Monday, March 1, 2010

Dancing Mounties...

Caught brief glimpses of the closing Olympic festivities Sunday eve and thought it was odd that at 9:30 it came to an abrupt end.  No sign off thanking us for watching.  No "See you in England in 2012."  Just go to commercial and nuthin'.  Next thing here comes the much advertised Seinfeld "Marriage Ref."  Was NBC thinking that we would all hang around?  This rollover to trash...I watched enough to change the channel...was like receiving the sudden news of the unexpected death of a friend.  A ratings robbery.  The News...Weather and Sports at 10 and then...at 10:30 a DVR replay of the rest of the closing.  There was no  announcement at 9:30 that I saw stating NBC would replay the remainder at 10:30...just back to the Olympics like nothing had happened.  I am sure the Canadians and others sat there for an hour with the gigantic beavers while the Maple Leaf "larvae" Girls hung from the curtain as Olympics fans took a timeout and viewed the "Marriage Ref" and local news.  

Some of the blowups were terrifying...the aforementioned giant Beavers and the giant Mounties and Moose.  What scared me the most though were the Dancing Mounties...when the announcer said they were real Mounties...I had my doubts immediately when they marched in...I have seen Cub Scouts drill with more precise footwork and alignment.  Then my chin dropped when they jumped into their Busby Berkeley routine.  Made me thank God that while they couldn't dance...at least they could take down a hairy lumberjack miscreant with ease.  The whole thing has left me traumatized yet this morning.  My perception of Mounties as cool tough guys slipped a couple of notches.   

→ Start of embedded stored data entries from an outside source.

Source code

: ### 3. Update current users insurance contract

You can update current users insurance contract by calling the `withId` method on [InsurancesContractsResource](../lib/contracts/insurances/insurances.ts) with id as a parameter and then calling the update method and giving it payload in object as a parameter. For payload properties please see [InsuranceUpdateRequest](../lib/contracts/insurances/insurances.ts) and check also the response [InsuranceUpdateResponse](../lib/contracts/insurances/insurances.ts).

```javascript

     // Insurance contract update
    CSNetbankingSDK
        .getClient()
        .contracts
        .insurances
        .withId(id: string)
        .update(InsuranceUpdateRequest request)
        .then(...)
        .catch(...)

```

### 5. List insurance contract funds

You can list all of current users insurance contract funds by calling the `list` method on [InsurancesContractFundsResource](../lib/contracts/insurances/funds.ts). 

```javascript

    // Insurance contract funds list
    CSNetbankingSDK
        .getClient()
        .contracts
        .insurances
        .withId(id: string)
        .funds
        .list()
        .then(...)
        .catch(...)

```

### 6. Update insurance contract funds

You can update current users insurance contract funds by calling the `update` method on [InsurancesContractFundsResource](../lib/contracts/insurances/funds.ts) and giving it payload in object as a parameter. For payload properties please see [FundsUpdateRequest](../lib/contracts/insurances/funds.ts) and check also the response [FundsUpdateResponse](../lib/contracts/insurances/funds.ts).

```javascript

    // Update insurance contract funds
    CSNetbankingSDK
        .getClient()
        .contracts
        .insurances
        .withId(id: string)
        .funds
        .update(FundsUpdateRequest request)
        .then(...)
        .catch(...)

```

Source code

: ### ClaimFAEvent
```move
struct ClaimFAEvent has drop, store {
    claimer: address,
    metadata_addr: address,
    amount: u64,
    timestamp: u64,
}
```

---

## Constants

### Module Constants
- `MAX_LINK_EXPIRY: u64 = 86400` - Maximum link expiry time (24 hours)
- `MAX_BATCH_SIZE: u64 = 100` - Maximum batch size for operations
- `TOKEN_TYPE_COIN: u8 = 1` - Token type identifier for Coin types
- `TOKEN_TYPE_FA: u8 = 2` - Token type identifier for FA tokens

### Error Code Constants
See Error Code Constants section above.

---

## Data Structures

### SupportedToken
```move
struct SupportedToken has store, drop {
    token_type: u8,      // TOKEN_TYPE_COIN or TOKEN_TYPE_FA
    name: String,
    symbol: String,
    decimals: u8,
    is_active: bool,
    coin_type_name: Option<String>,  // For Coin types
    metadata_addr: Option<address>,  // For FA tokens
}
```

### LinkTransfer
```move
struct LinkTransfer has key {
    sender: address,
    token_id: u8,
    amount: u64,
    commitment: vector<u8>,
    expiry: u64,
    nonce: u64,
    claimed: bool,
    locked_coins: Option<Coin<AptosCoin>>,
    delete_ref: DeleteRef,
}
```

All-in-all the closing was quite the organized extravaganza...except for the unannounced hour long break.  To that I say...NBC you are a bunch of self-promoting dorks.   

4 comments:

The Pip said...

I must have missed Shania. She is the greatest export the Canucks have had.

I didn't watch the news, but how was the party at the Shelby tavern? Even the Ol Pip got a little teary eyed watching a home grown wearing the gold.

My only complaint...all of the human events stories. Wasn't there anyone that didn't overcome a disease, death, or life changing experience?

I'm guessing things may be a little tougher in Siberia in four years. Vladimer the P will see to that.

One Out In The Third said...

Pip...

I don't recall Shania...and she is easy to recall. Micheal J. Fox lost points...of course Canada is a good place for him in my book.

I was happy for the sledders...that was a major win. I am sure they were rocking in Shelby. I see a new "Welcome To Shelby" sign on city entry routes in the near future. It should stand a lot longer than the Scott Frost sign they used to have on U.S. 30 coming into Wood River. I think he wore out well before his sign did.

The real tragedy had to be when the Olympic Village ran out of condoms. Great shades of the Wizard of Oz.

Uncle Wiggily said...

But the Mounties still get the girls - as evidenced by the provided pic ... even if they both do suffer from what must be a cold-weather malady that I have dubbed "skater chest" (well, actually, that's a cleaned-up version of what I really call it - but this is a family blog).

Seems most of those gals are woefully under-endowed - must have something to do with ice and snow, huh? Or maybe they're really guys in make-up and skimpy outfits? Ewwwwwwwwwww ....

The Pip said...

Well, Unk, it is the Winter Olympics. Can you say Men's Figure Skating? Mrs. Pip never had anything that frilly or feminine on the night of our wedded bliss.

Then again, bras were made of Kevlar and canvas, and they never had clasps. Most of them had a barn door type latch on the back complete with a bullet proof padlock. There I go, living in the past.